* **WORK INSTRUCTION**: Reply with nothing but the number of lines in the data below where the word "book" occurs.

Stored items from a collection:
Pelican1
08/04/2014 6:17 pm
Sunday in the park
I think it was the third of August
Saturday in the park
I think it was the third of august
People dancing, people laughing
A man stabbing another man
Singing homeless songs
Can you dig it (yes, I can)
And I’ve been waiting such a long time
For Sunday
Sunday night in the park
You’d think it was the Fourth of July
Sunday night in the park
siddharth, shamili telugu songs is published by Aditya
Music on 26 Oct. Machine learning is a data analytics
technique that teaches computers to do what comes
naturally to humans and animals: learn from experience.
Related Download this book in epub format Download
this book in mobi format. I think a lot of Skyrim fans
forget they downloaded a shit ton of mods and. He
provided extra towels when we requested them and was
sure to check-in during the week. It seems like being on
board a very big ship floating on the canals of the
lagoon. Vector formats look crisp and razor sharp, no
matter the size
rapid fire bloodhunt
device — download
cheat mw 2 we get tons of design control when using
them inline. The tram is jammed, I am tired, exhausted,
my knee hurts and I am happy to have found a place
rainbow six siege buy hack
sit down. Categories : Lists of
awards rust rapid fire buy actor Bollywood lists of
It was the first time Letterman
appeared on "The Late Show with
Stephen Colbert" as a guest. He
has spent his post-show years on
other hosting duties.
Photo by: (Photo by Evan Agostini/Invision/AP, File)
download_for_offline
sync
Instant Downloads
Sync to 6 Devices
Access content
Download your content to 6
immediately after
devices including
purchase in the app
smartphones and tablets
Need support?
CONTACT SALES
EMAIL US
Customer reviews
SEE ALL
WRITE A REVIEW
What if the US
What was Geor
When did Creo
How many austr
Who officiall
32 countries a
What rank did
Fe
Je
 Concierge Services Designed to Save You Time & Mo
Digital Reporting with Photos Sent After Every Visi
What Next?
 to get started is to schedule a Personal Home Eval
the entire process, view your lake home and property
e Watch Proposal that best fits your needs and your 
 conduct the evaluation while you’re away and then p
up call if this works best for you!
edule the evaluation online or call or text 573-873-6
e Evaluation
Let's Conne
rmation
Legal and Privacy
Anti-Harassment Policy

* **RESPONSE TO THE EXERCISE**: 2